======== Listed records ========
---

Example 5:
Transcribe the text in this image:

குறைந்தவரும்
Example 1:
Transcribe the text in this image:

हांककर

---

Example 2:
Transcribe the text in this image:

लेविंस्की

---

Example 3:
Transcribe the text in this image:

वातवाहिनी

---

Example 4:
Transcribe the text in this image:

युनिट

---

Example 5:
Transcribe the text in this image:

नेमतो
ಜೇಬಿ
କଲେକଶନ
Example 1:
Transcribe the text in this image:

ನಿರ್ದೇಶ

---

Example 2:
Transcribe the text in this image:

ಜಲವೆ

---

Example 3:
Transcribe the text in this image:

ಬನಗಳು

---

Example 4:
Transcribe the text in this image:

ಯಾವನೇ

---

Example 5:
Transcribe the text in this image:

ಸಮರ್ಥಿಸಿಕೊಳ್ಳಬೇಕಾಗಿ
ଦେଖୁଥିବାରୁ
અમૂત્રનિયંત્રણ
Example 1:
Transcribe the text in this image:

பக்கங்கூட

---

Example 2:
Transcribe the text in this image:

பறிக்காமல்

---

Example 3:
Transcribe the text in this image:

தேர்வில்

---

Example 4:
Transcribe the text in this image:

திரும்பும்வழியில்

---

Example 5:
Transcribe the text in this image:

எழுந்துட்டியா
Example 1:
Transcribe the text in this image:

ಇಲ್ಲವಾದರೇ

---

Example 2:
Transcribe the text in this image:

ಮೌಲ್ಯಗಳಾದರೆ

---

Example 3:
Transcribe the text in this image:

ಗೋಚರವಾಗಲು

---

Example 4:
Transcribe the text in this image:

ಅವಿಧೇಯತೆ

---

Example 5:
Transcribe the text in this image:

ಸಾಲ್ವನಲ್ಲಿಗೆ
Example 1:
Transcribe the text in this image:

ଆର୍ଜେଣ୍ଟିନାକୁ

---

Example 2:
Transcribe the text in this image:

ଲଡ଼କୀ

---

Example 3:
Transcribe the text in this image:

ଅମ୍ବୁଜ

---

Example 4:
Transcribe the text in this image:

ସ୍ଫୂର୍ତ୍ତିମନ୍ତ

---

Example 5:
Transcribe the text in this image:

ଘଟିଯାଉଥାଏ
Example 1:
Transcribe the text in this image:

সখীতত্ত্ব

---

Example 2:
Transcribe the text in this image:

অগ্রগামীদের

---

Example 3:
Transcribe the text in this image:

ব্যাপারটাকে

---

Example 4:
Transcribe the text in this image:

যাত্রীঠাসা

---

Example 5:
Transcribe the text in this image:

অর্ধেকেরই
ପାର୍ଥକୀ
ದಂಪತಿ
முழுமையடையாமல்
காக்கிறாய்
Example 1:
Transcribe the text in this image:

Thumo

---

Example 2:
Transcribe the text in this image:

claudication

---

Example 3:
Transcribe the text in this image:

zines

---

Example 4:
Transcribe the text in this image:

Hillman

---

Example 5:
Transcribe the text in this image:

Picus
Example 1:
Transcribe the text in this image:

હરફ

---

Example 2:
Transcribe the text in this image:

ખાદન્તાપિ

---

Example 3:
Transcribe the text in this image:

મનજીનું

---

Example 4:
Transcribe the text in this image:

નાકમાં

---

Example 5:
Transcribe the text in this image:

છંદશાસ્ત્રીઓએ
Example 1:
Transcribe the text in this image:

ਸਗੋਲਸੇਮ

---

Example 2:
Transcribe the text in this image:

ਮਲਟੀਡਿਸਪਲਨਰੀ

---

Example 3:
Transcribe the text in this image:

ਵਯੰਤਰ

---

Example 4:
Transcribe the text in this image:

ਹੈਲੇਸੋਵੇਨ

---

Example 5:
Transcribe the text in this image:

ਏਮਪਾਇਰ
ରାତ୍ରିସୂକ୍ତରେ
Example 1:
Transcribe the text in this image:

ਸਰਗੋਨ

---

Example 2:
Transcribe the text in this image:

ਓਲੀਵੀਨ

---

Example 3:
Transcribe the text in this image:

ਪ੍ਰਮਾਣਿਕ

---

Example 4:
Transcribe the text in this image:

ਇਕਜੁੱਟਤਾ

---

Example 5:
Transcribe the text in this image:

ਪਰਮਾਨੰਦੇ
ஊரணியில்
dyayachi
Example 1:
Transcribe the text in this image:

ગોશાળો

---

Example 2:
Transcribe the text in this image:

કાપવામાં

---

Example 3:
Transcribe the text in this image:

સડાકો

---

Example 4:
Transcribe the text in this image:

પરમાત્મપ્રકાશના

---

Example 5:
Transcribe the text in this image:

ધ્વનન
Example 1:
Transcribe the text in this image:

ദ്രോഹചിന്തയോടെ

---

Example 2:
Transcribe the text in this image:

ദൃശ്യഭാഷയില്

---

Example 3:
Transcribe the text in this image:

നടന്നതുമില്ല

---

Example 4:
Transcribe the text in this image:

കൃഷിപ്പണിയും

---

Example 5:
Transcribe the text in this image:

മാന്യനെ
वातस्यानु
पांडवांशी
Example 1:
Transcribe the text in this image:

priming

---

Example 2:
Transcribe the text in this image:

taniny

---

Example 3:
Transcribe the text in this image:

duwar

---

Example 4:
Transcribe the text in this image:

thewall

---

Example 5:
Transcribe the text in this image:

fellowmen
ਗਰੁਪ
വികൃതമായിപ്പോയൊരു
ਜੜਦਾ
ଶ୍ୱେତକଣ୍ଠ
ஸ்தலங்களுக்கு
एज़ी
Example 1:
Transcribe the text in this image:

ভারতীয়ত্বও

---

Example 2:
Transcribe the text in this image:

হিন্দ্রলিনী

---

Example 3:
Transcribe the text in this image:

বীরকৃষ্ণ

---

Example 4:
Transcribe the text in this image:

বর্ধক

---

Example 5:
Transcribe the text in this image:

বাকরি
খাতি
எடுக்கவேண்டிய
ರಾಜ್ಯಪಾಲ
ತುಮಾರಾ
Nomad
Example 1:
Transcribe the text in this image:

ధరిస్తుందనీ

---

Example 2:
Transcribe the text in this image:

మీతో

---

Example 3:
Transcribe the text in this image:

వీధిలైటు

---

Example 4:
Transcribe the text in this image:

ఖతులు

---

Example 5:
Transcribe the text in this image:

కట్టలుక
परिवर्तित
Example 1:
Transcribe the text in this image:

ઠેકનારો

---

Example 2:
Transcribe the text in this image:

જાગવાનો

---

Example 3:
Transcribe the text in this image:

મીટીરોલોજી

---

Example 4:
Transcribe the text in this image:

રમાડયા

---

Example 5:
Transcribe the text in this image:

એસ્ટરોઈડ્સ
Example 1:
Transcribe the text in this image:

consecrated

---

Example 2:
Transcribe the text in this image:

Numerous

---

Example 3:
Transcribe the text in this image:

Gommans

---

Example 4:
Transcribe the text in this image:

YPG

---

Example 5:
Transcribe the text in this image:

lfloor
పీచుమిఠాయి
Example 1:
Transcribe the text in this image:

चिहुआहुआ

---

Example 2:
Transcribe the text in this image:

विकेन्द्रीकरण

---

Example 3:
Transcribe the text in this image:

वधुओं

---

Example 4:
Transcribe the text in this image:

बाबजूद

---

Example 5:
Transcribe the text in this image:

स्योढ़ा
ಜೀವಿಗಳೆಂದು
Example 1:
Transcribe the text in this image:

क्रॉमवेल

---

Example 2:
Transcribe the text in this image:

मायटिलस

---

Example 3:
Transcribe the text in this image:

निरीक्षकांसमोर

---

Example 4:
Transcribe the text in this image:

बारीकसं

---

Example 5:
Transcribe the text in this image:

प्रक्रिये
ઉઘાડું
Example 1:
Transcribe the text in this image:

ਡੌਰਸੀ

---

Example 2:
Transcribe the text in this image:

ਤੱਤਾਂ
========
**What is expected**
Exact reproduction of the entire listing is required.

**Final answer**
---

Example 5:
Transcribe the text in this image:

குறைந்தவரும்
Example 1:
Transcribe the text in this image:

हांककर

---

Example 2:
Transcribe the text in this image:

लेविंस्की

---

Example 3:
Transcribe the text in this image:

वातवाहिनी

---

Example 4:
Transcribe the text in this image:

युनिट

---

Example 5:
Transcribe the text in this image:

नेमतो
ಜೇಬಿ
କଲେକଶନ
Example 1:
Transcribe the text in this image:

ನಿರ್ದೇಶ

---

Example 2:
Transcribe the text in this image:

ಜಲವೆ

---

Example 3:
Transcribe the text in this image:

ಬನಗಳು

---

Example 4:
Transcribe the text in this image:

ಯಾವನೇ

---

Example 5:
Transcribe the text in this image:

ಸಮರ್ಥಿಸಿಕೊಳ್ಳಬೇಕಾಗಿ
ଦେଖୁଥିବାରୁ
અમૂત્રનિયંત્રણ
Example 1:
Transcribe the text in this image:

பக்கங்கூட

---

Example 2:
Transcribe the text in this image:

பறிக்காமல்

---

Example 3:
Transcribe the text in this image:

தேர்வில்

---

Example 4:
Transcribe the text in this image:

திரும்பும்வழியில்

---

Example 5:
Transcribe the text in this image:

எழுந்துட்டியா
Example 1:
Transcribe the text in this image:

ಇಲ್ಲವಾದರೇ

---

Example 2:
Transcribe the text in this image:

ಮೌಲ್ಯಗಳಾದರೆ

---

Example 3:
Transcribe the text in this image:

ಗೋಚರವಾಗಲು

---

Example 4:
Transcribe the text in this image:

ಅವಿಧೇಯತೆ

---

Example 5:
Transcribe the text in this image:

ಸಾಲ್ವನಲ್ಲಿಗೆ
Example 1:
Transcribe the text in this image:

ଆର୍ଜେଣ୍ଟିନାକୁ

---

Example 2:
Transcribe the text in this image:

ଲଡ଼କୀ

---

Example 3:
Transcribe the text in this image:

ଅମ୍ବୁଜ

---

Example 4:
Transcribe the text in this image:

ସ୍ଫୂର୍ତ୍ତିମନ୍ତ

---

Example 5:
Transcribe the text in this image:

ଘଟିଯାଉଥାଏ
Example 1:
Transcribe the text in this image:

সখীতত্ত্ব

---

Example 2:
Transcribe the text in this image:

অগ্রগামীদের

---

Example 3:
Transcribe the text in this image:

ব্যাপারটাকে

---

Example 4:
Transcribe the text in this image:

যাত্রীঠাসা

---

Example 5:
Transcribe the text in this image:

অর্ধেকেরই
ପାର୍ଥକୀ
ದಂಪತಿ
முழுமையடையாமல்
காக்கிறாய்
Example 1:
Transcribe the text in this image:

Thumo

---

Example 2:
Transcribe the text in this image:

claudication

---

Example 3:
Transcribe the text in this image:

zines

---

Example 4:
Transcribe the text in this image:

Hillman

---

Example 5:
Transcribe the text in this image:

Picus
Example 1:
Transcribe the text in this image:

હરફ

---

Example 2:
Transcribe the text in this image:

ખાદન્તાપિ

---

Example 3:
Transcribe the text in this image:

મનજીનું

---

Example 4:
Transcribe the text in this image:

નાકમાં

---

Example 5:
Transcribe the text in this image:

છંદશાસ્ત્રીઓએ
Example 1:
Transcribe the text in this image:

ਸਗੋਲਸੇਮ

---

Example 2:
Transcribe the text in this image:

ਮਲਟੀਡਿਸਪਲਨਰੀ

---

Example 3:
Transcribe the text in this image:

ਵਯੰਤਰ

---

Example 4:
Transcribe the text in this image:

ਹੈਲੇਸੋਵੇਨ

---

Example 5:
Transcribe the text in this image:

ਏਮਪਾਇਰ
ରାତ୍ରିସୂକ୍ତରେ
Example 1:
Transcribe the text in this image:

ਸਰਗੋਨ

---

Example 2:
Transcribe the text in this image:

ਓਲੀਵੀਨ

---

Example 3:
Transcribe the text in this image:

ਪ੍ਰਮਾਣਿਕ

---

Example 4:
Transcribe the text in this image:

ਇਕਜੁੱਟਤਾ

---

Example 5:
Transcribe the text in this image:

ਪਰਮਾਨੰਦੇ
ஊரணியில்
dyayachi
Example 1:
Transcribe the text in this image:

ગોશાળો

---

Example 2:
Transcribe the text in this image:

કાપવામાં

---

Example 3:
Transcribe the text in this image:

સડાકો

---

Example 4:
Transcribe the text in this image:

પરમાત્મપ્રકાશના

---

Example 5:
Transcribe the text in this image:

ધ્વનન
Example 1:
Transcribe the text in this image:

ദ്രോഹചിന്തയോടെ

---

Example 2:
Transcribe the text in this image:

ദൃശ്യഭാഷയില്

---

Example 3:
Transcribe the text in this image:

നടന്നതുമില്ല

---

Example 4:
Transcribe the text in this image:

കൃഷിപ്പണിയും

---

Example 5:
Transcribe the text in this image:

മാന്യനെ
वातस्यानु
पांडवांशी
Example 1:
Transcribe the text in this image:

priming

---

Example 2:
Transcribe the text in this image:

taniny

---

Example 3:
Transcribe the text in this image:

duwar

---

Example 4:
Transcribe the text in this image:

thewall

---

Example 5:
Transcribe the text in this image:

fellowmen
ਗਰੁਪ
വികൃതമായിപ്പോയൊരു
ਜੜਦਾ
ଶ୍ୱେତକଣ୍ଠ
ஸ்தலங்களுக்கு
एज़ी
Example 1:
Transcribe the text in this image:

ভারতীয়ত্বও

---

Example 2:
Transcribe the text in this image:

হিন্দ্রলিনী

---

Example 3:
Transcribe the text in this image:

বীরকৃষ্ণ

---

Example 4:
Transcribe the text in this image:

বর্ধক

---

Example 5:
Transcribe the text in this image:

বাকরি
খাতি
எடுக்கவேண்டிய
ರಾಜ್ಯಪಾಲ
ತುಮಾರಾ
Nomad
Example 1:
Transcribe the text in this image:

ధరిస్తుందనీ

---

Example 2:
Transcribe the text in this image:

మీతో

---

Example 3:
Transcribe the text in this image:

వీధిలైటు

---

Example 4:
Transcribe the text in this image:

ఖతులు

---

Example 5:
Transcribe the text in this image:

కట్టలుక
परिवर्तित
Example 1:
Transcribe the text in this image:

ઠેકનારો

---

Example 2:
Transcribe the text in this image:

જાગવાનો

---

Example 3:
Transcribe the text in this image:

મીટીરોલોજી

---

Example 4:
Transcribe the text in this image:

રમાડયા

---

Example 5:
Transcribe the text in this image:

એસ્ટરોઈડ્સ
Example 1:
Transcribe the text in this image:

consecrated

---

Example 2:
Transcribe the text in this image:

Numerous

---

Example 3:
Transcribe the text in this image:

Gommans

---

Example 4:
Transcribe the text in this image:

YPG

---

Example 5:
Transcribe the text in this image:

lfloor
పీచుమిఠాయి
Example 1:
Transcribe the text in this image:

चिहुआहुआ

---

Example 2:
Transcribe the text in this image:

विकेन्द्रीकरण

---

Example 3:
Transcribe the text in this image:

वधुओं

---

Example 4:
Transcribe the text in this image:

बाबजूद

---

Example 5:
Transcribe the text in this image:

स्योढ़ा
ಜೀವಿಗಳೆಂದು
Example 1:
Transcribe the text in this image:

क्रॉमवेल

---

Example 2:
Transcribe the text in this image:

मायटिलस

---

Example 3:
Transcribe the text in this image:

निरीक्षकांसमोर

---

Example 4:
Transcribe the text in this image:

बारीकसं

---

Example 5:
Transcribe the text in this image:

प्रक्रिये
ઉઘાડું
Example 1:
Transcribe the text in this image:

ਡੌਰਸੀ

---

Example 2:
Transcribe the text in this image:

ਤੱਤਾਂ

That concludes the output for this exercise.